00:00Ici Hérault, premier sur l'actu locale, ici matin.
00:077h46 avec l'invité d'ici matin, on revient sur la chute du gouvernement Bayrou.
00:13Sébastien Garnier, vous recevez le directeur du CEPEL, le centre de recherche en sciences politiques de Montpellier.
00:18Emmanuel Négrier, bonjour.
00:19Bonjour.
00:21364 voix contre la confiance, 194 pour.
00:25On savait que le Premier ministre allait tomber, mais là on peut dire que le score est sévère.

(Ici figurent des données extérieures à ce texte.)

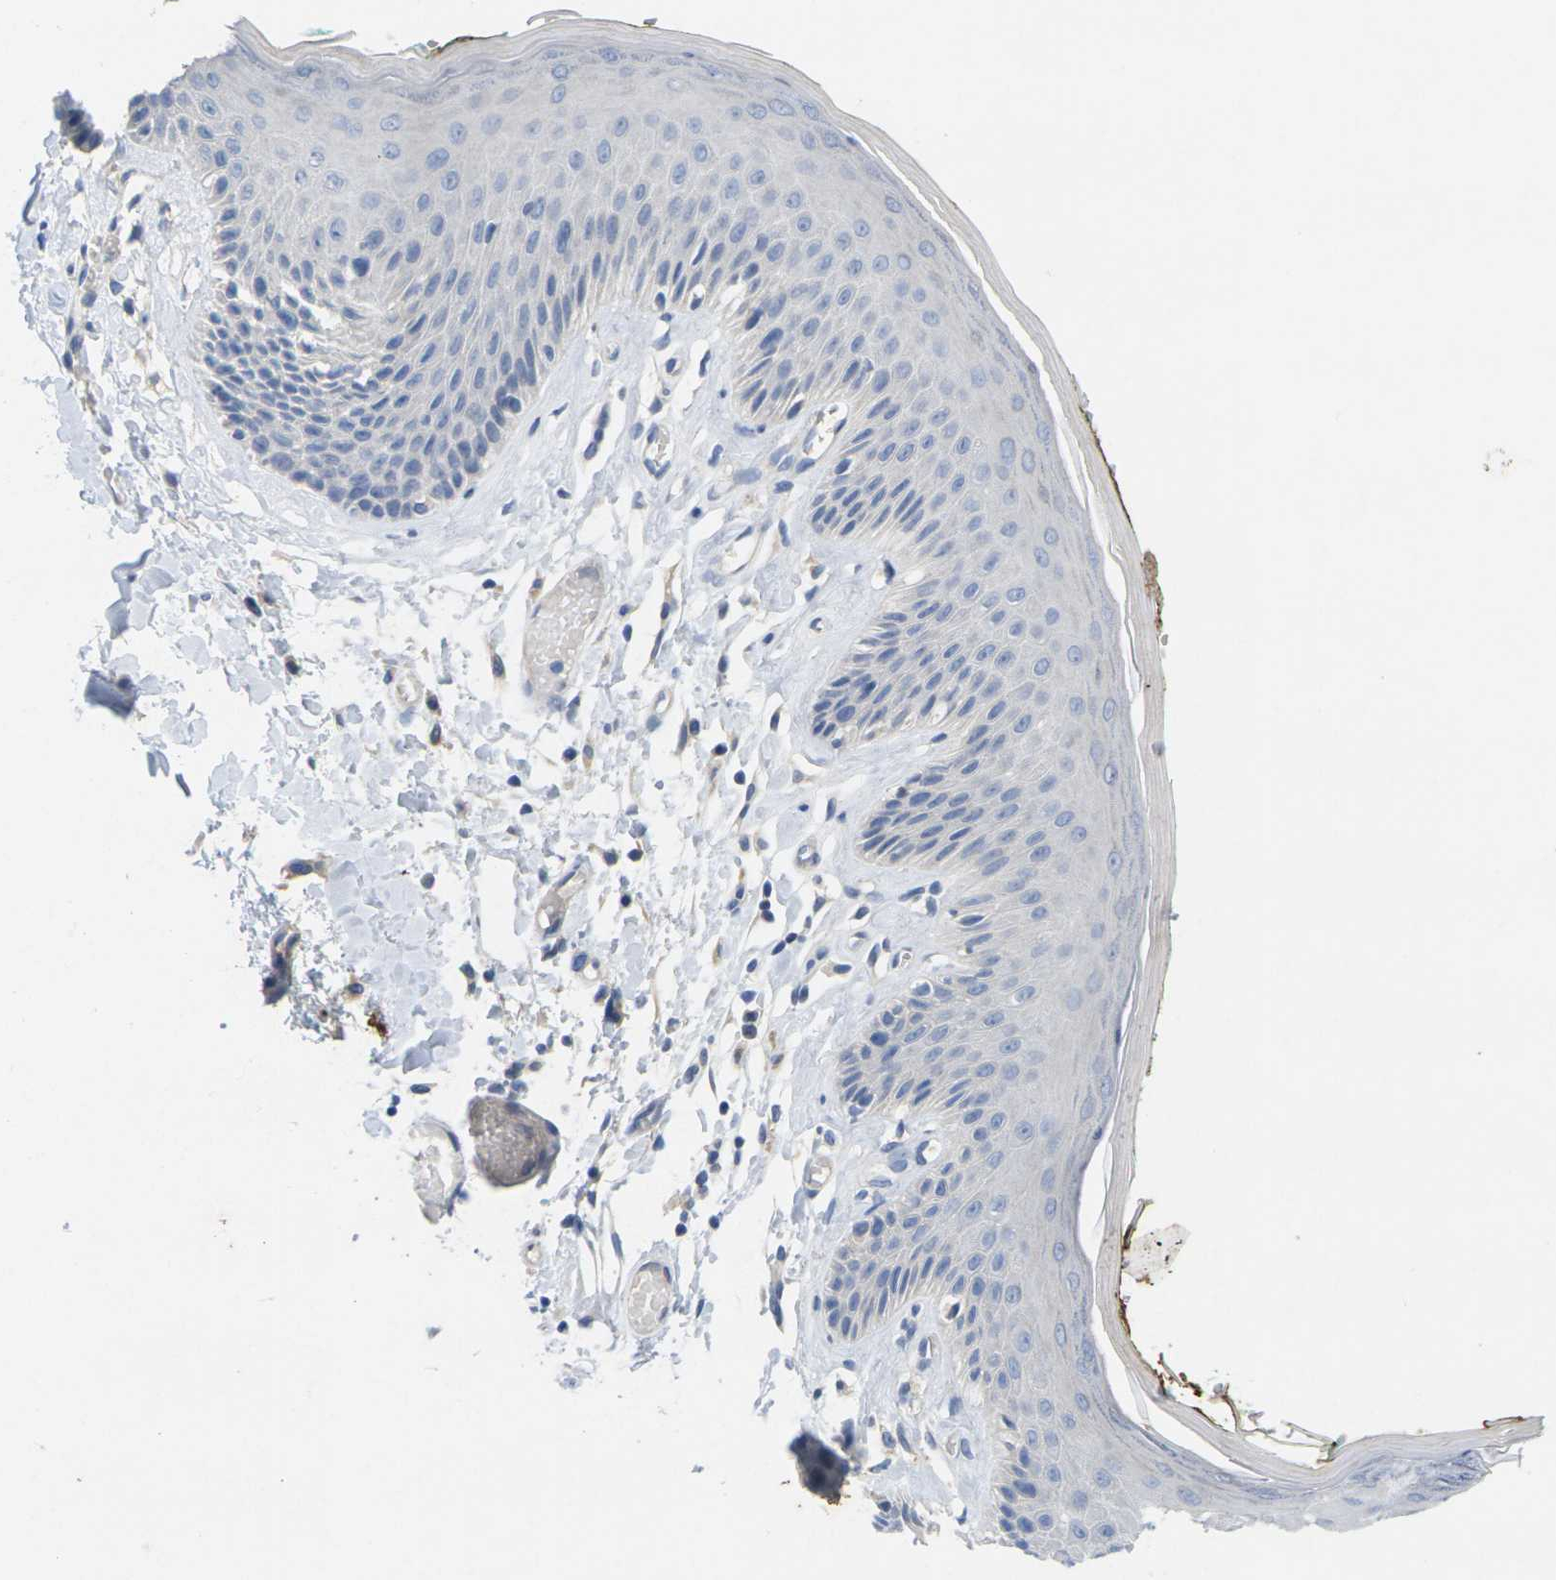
{"staining": {"intensity": "negative", "quantity": "none", "location": "none"}, "tissue": "skin", "cell_type": "Epidermal cells", "image_type": "normal", "snomed": [{"axis": "morphology", "description": "Normal tissue, NOS"}, {"axis": "topography", "description": "Vulva"}], "caption": "IHC histopathology image of normal skin: skin stained with DAB shows no significant protein positivity in epidermal cells.", "gene": "TNNI3", "patient": {"sex": "female", "age": 73}}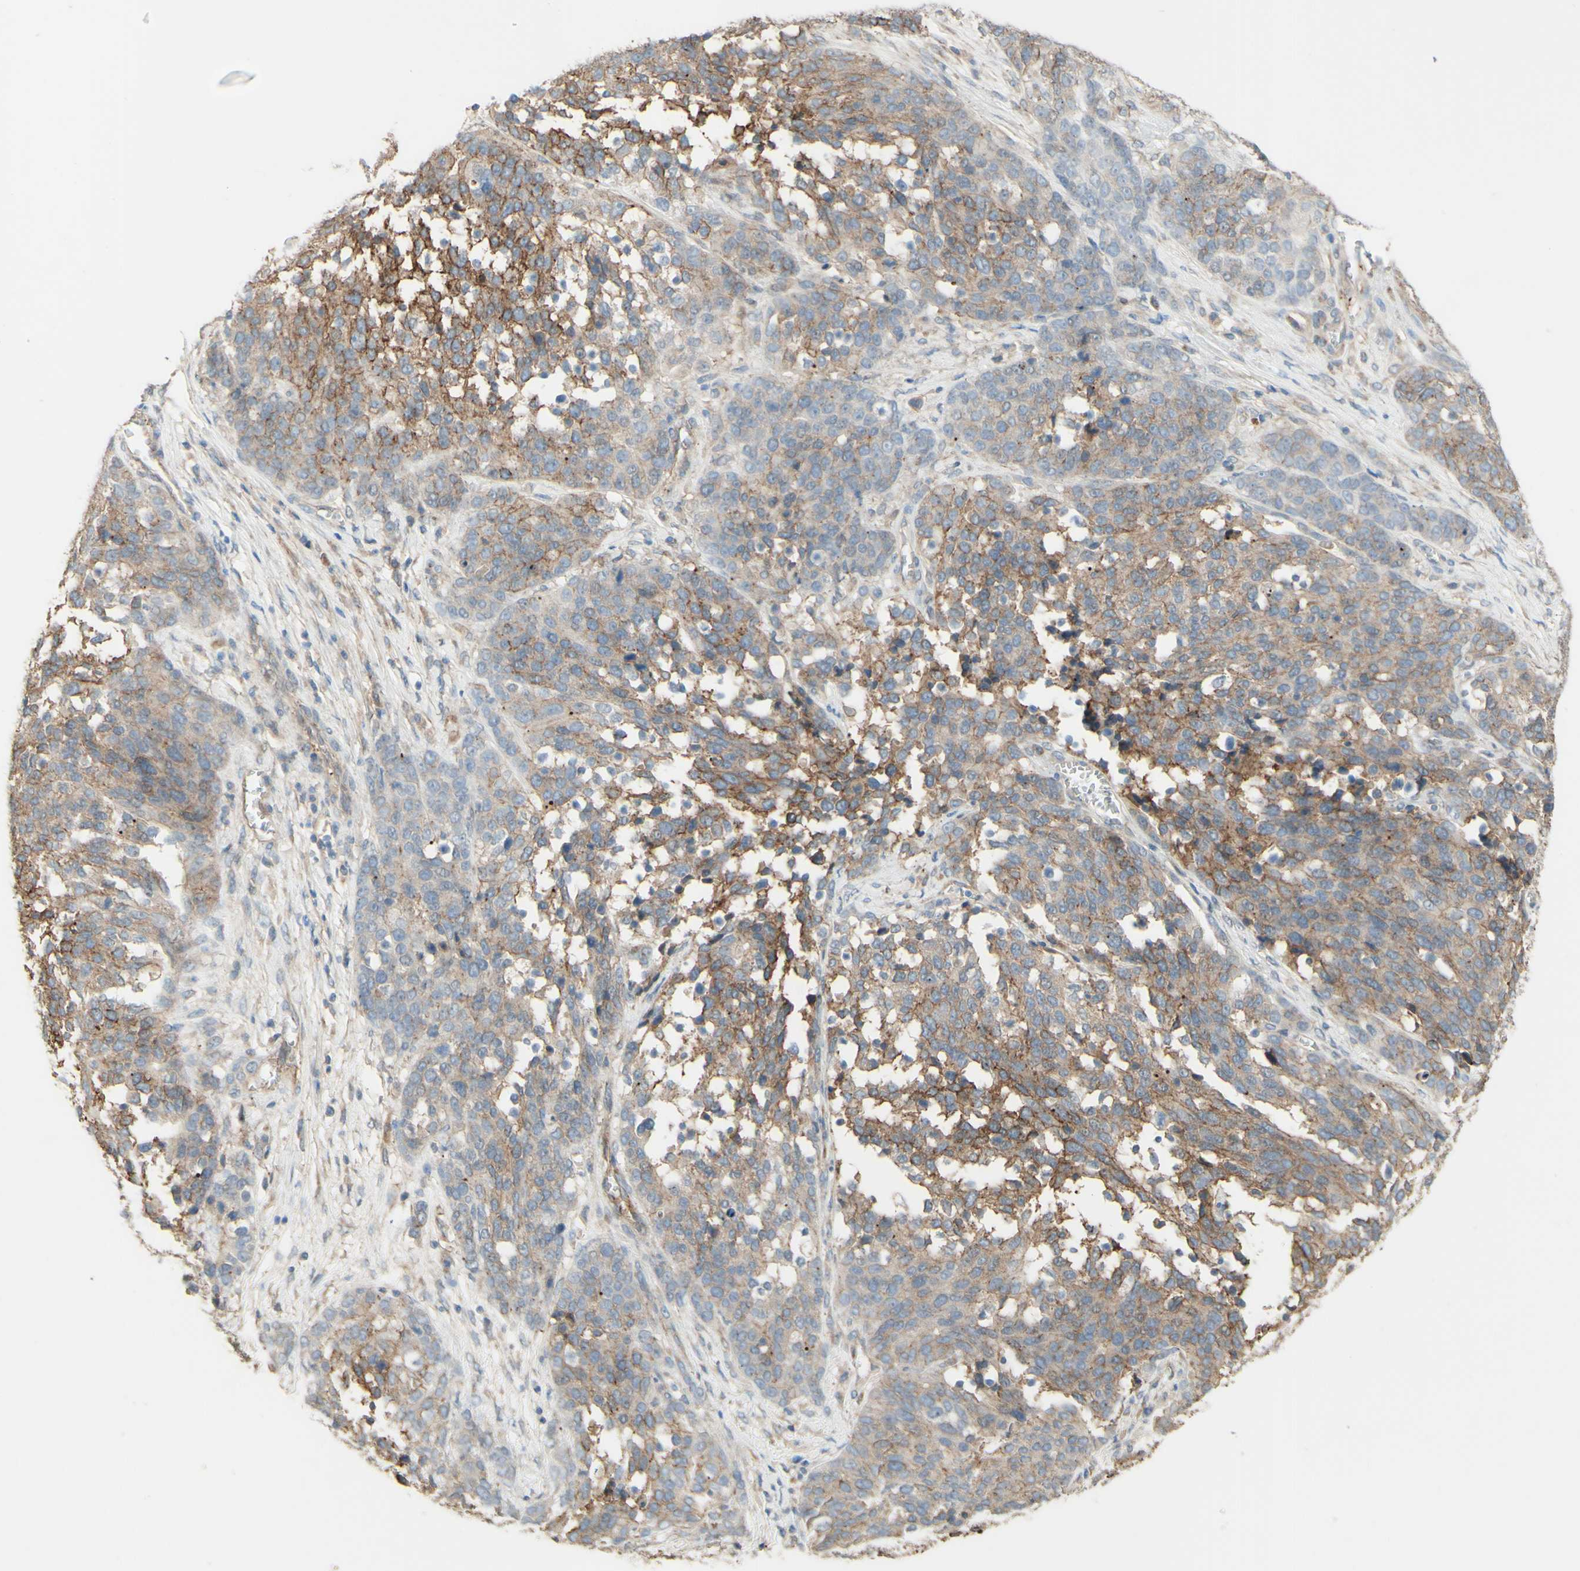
{"staining": {"intensity": "moderate", "quantity": "25%-75%", "location": "cytoplasmic/membranous"}, "tissue": "ovarian cancer", "cell_type": "Tumor cells", "image_type": "cancer", "snomed": [{"axis": "morphology", "description": "Cystadenocarcinoma, serous, NOS"}, {"axis": "topography", "description": "Ovary"}], "caption": "Tumor cells display medium levels of moderate cytoplasmic/membranous expression in approximately 25%-75% of cells in ovarian cancer (serous cystadenocarcinoma). (DAB (3,3'-diaminobenzidine) IHC, brown staining for protein, blue staining for nuclei).", "gene": "RNF149", "patient": {"sex": "female", "age": 44}}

00:30Il est sévère parce qu'une partie du socle central, c'est-à-dire les Républicains,
00:37avaient la possibilité de voter comme bon leur semblait,
00:41puisque Laurent Wauquiez avait indiqué qu'il y aurait une liberté de vote.
00:46Et du coup, c'est un signe de plus du désaveu du gouvernement Bayrou,
00:51parce qu'une partie de ses députés de droite n'ont pas voté la confiance,
00:58sans doute parce que s'associer à un gouvernement aussi désavoué, c'était un mauvais signe,
01:06ça n'était pas très porteur, surtout dans la perspective d'une législative anticipée,
01:12qu'on ne peut pas exclure, une dissolution, qui renverrait ses candidats devant leurs électeurs
01:18avec un passif du coup assez lourd à porter.
01:22– On se retrouve à nouveau ce matin dans une situation extrêmement compliquée,
01:27avec une assemblée extrêmement divisée.
01:29Est-ce que, de mémoire de politologues, vous vous souvenez d'une telle situation dans le pays ?
01:35– Alors il faut remonter au 19e siècle, en 1877-1979, vous non plus.
01:40En fait, même sous la Ve République, c'est inédit,
01:44parce qu'il y a eu déjà deux censures qui ont fait tomber un gouvernement,
01:48vous vous souvenez de Michel Barnier,
01:50mais c'était sur la base d'un texte qu'il voulait défendre,
01:53le 49 alinéa 3 de la Constitution.
01:57Georges Pompidou avait essuyé également,
01:59mais ce n'était pas tant sur lui que sur le général de Gaulle,
02:03une censure au titre de l'article 49 alinéa 2, à l'initiative du Parlement.
02:09Là, c'est la première fois que c'est quand le chef du gouvernement
02:14sollicite l'accord des députés, sur la base de l'engagement de son programme,
02:22qu'il est désavoué, et aussi lourdement, là j'avoue que c'est totalement inédit,
02:26et c'est d'ailleurs, d'une certaine manière, l'indice d'une petite crise de régime,
02:31parce que, par deux fois, des instruments de la Constitution
02:36ont été utilisés un tout petit peu en contradiction avec l'esprit.
02:42La dissolution de 2024, en général, on dissout parce qu'on n'a pas de majorité,
02:47Emmanuel Macron avait une majorité,
02:49et là, tout montre que le gouvernement Bayrou n'avait pas la majorité,
02:58et pourtant, il s'est engagé, soi-disant, sur un programme,
03:01en réalité, pour précipiter sa propre chute.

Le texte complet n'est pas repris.